This week’s talks, in the border village of Panmunjom, were the first governmental dialogue between the Koreas in more than two years, and the agreements they produced were hailed as a welcome reprieve for South Koreans after a year of talk of war over the North’s nuclear and long-range missile programs.
But they also came amid concern that Moon might end up facilitating Kim’s strategy of fracturing the U.S.-led sanctions campaign and driving a wedge between Seoul and Washington.
Addressing such concerns, Moon said there was a limit to how far the two Koreas could go in improving ties if North Korea did not move toward dismantling its nuclear weapons program.
“The two issues — improving inter-Korean relations and resolving the North Korean nuclear issue — cannot be separated,” Moon said. “If the North provokes again or does not show sincerity on revising its nuclear problem, the international community will continue to apply even stronger sanctions and pressure.”
“My government has no intention of easing sanctions unilaterally,” he added, dismissing speculation that he might lift some of the sanctions imposed by his conservative predecessors, like the closing of a joint factory park in the North Korean town of Kaesong.
But Moon, a vocal critic of Washington’s plan to use military force to resolve the North’s nuclear threat, reiterated that the ultimate goal of sanctions and pressure must be to force North Korea to negotiate. He emphasized that his top national security and foreign policy goal was to prevent war on the Korean Peninsula.
Since he took office last May, Moon has faced detractors at home, especially older and conservative South Koreans who fear he may concede too much to the North as he doggedly champions talks. Such concerns have persisted even as Moon has moved to build more powerful missiles and get new weapons from the United States to counter the North’s nuclear threat.

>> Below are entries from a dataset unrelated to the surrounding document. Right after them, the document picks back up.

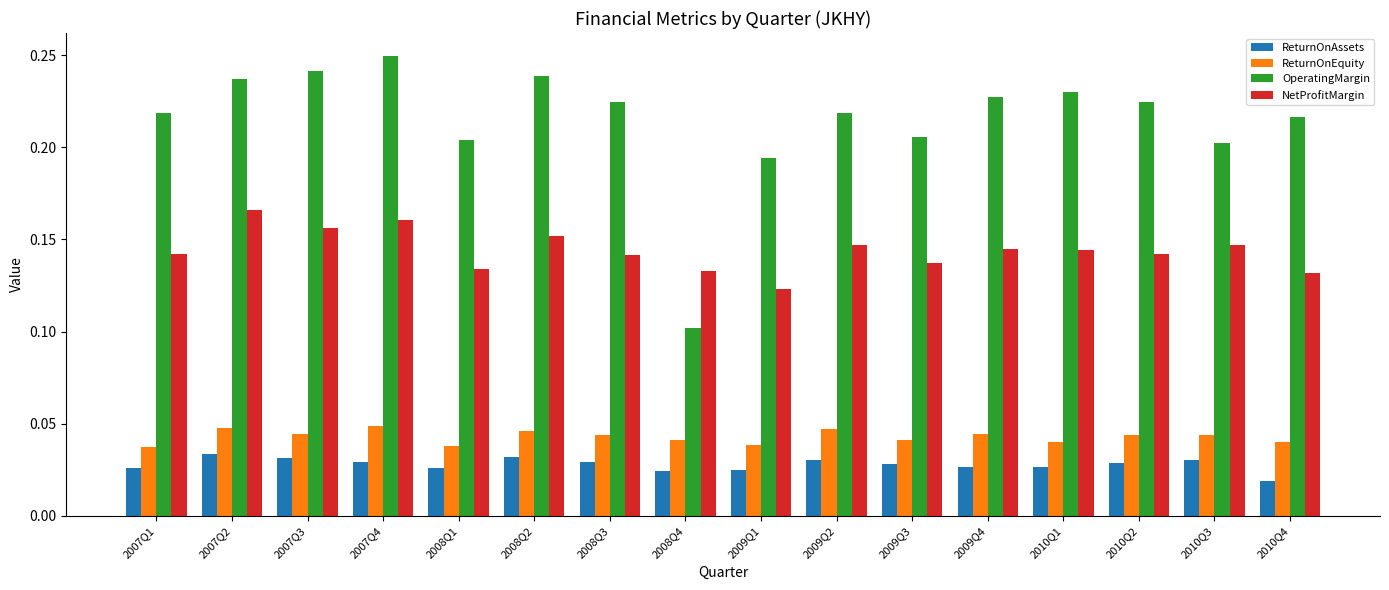

Which series has the widest spread of values?

OperatingMargin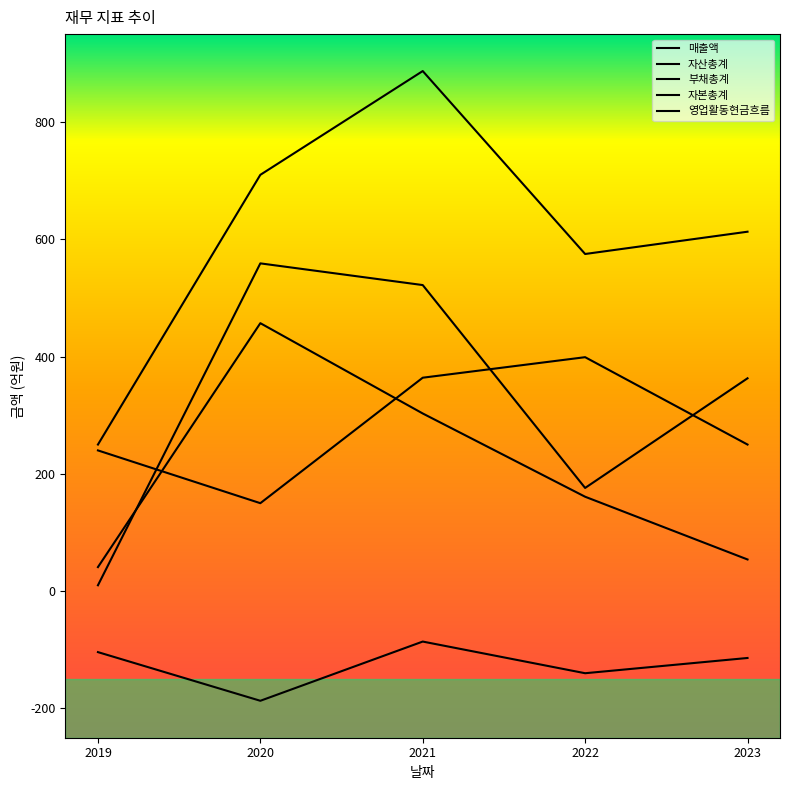

Reading left to right, extract all data points from this chart.

매출액: 41	457	303	161	54
자산총계: 250	710	887	575	613
부채총계: 240	150	364	399	250
자본총계: 10	559	522	176	363
영업활동현금흐름: -104	-187	-86	-140	-114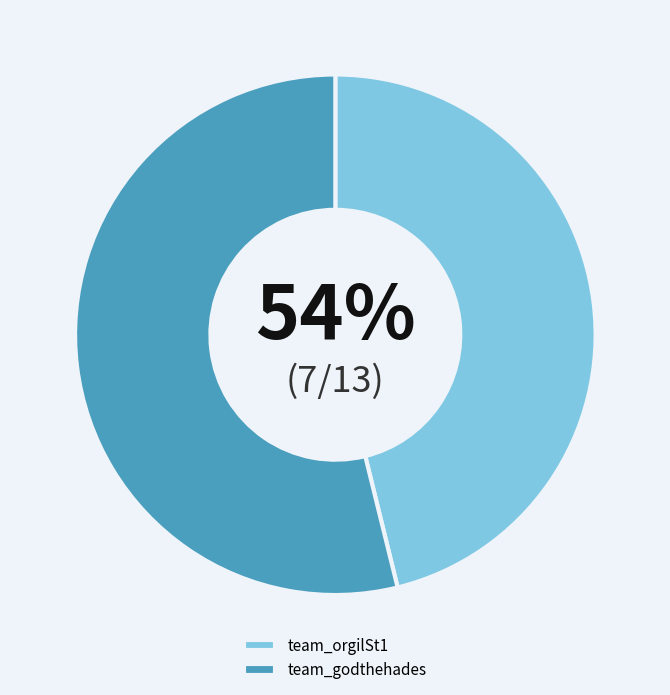

Is team_godthehades the majority of the pie?

Yes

Conservative South Koreans, as well as U.S. policymakers, remain deeply skeptical of Kim, the North Korean leader, who has accelerated the pace of nuclear and missile tests since taking power six years ago.
In a New Year’s Day speech, Kim proposed dialogue with the South to discuss his country’s participation in the Pyeongchang Olympics, which Moon has called for repeatedly. But he wants North Korea to be accepted as a nuclear weapons state, even boasting in his speech that he now had a “button” in his office to launch nuclear missiles at the U.S. mainland. At the same time, he urged Koreans on both sides to work together for peace.
During the border talks Tuesday, the North’s top negotiator, Ri Son Kwon, categorically rejected the South’s attempt to discuss the nuclear issue, calling it “absurd” and warning that it could derail efforts to improve inter-Korean relations. He said North Korea’s nuclear weapons were not built to attack South Koreans, Chinese or Russians, but were “aimed solely at the United States.”
For decades, North Korea has refused to discuss its nuclear weapons program with the South, insisting that it is an issue to be addressed only by it and the United States.
On Tuesday, Canada and the United States will host a meeting in Vancouver, British Columbia, of foreign ministers from countries that supported the United Nations-backed effort to repel North Korean forces after the 1950 invasion of South Korea. China said Wednesday that it would not attend the meeting because not all of the main parties to the conflict would be in attendance.